Deficits in non-verbal communication. I have difficulty reading facial expressions, body language and tone of voice: I’ve learned common gestures and expressions, but unless I’ve spent a decent amount of time with a person and know their repertoire, I can still be easily confused.

Perseverance with interests and activities. Things must get done! This is partly why I do so well working from home.

Dependence on routine. I have a few things that I rely on to make my day go well, especially in the morning: lay in bed, shower, feed the cats, eat breakfast (usually muesli prepared in a specific way) and play some scrabble online (if I miss this it can throw me off for a few hours).

Repetitive behaviors. I count. A lot. I can’t help it. I always count stairs and sometimes I’ll discover myself counting my steps as I walk. I also love puzzle games in which you perform the same action over and over again.

Abnormal responses to sensory stimulation. I’m not sure how much this actually affects me (see my post on Art Recognition and Memory for how I interpret sensory input), but I do tend towards hyperacusis: when the truck parade was blasting noise down Yates Street, my brain went into panic mode and I couldn’t stop shaking my head.

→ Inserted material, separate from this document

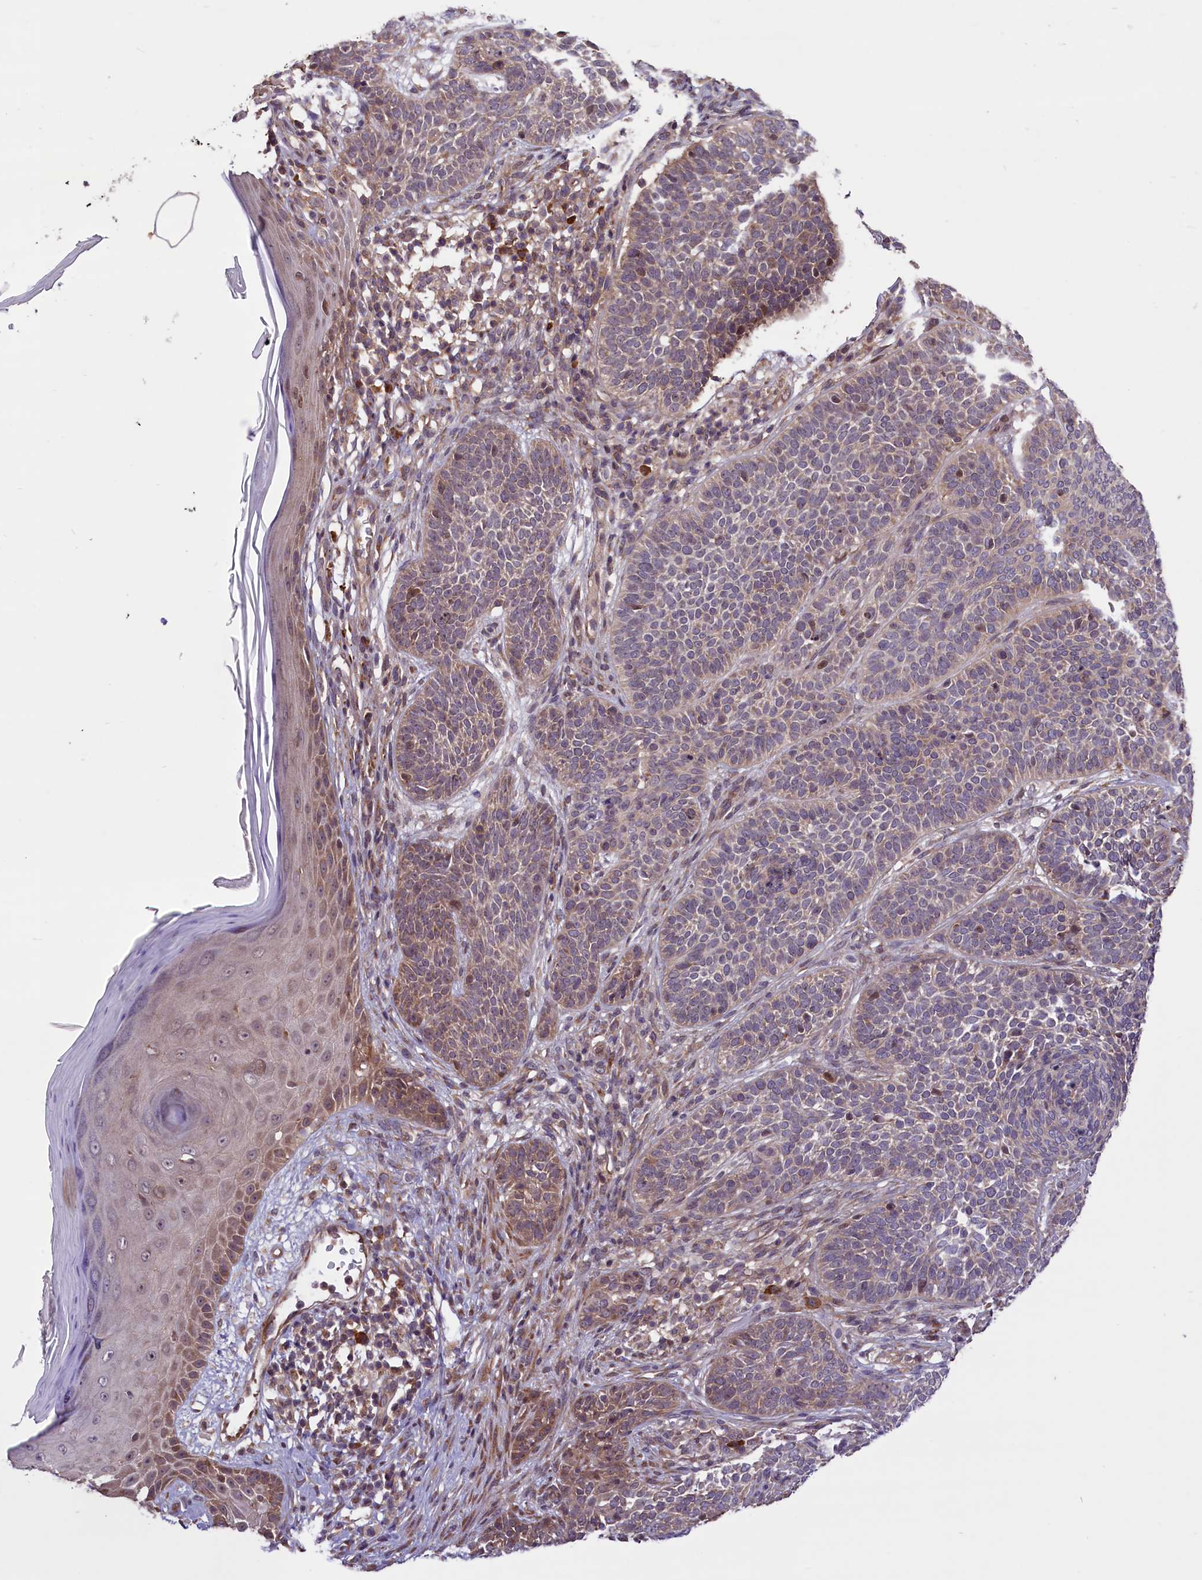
{"staining": {"intensity": "moderate", "quantity": "<25%", "location": "cytoplasmic/membranous"}, "tissue": "skin cancer", "cell_type": "Tumor cells", "image_type": "cancer", "snomed": [{"axis": "morphology", "description": "Basal cell carcinoma"}, {"axis": "topography", "description": "Skin"}], "caption": "Basal cell carcinoma (skin) stained with DAB immunohistochemistry demonstrates low levels of moderate cytoplasmic/membranous staining in approximately <25% of tumor cells.", "gene": "HDAC5", "patient": {"sex": "male", "age": 85}}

Behavior problems. Wow. Um… I used to have a lot of freak-outs as a child and teen. They were often brought on by the inability to cope socially or having something unexpected happen (like dropping my art portfolio all over the road when I was 14).

Difficulties in sleeping. This one’s still huge for me. I’m not a tosser and turner, but I am a lay-awaker (good English, Amy!). I take sleeping pills every night: I’ve been doing this over a year and I’ve never slept so well, and been so rested, in my life. Sleep is directly related to your mental state.

Difficulties with food. These were more extreme as a child: everything on my plate had to be seperate (eg. the gravy could not touch the salad). I would avoid eating “contaminated” portions. I have no idea why my parents never got me a section plate. I still have issues with touching other people’s plates or utensils: I can become physically repulsed.

Experience of ongoing depression and anxiety. I’ve been dealing with this since I was a child. Therapy and medication improved (and continue to improve) my quality of life.

Although some of these things rear their ugly head occasionally, most have settled comfortably into my personality, and they come out as quirks of character. I’m happy to have a diagnosis: a name allows for proper treatment.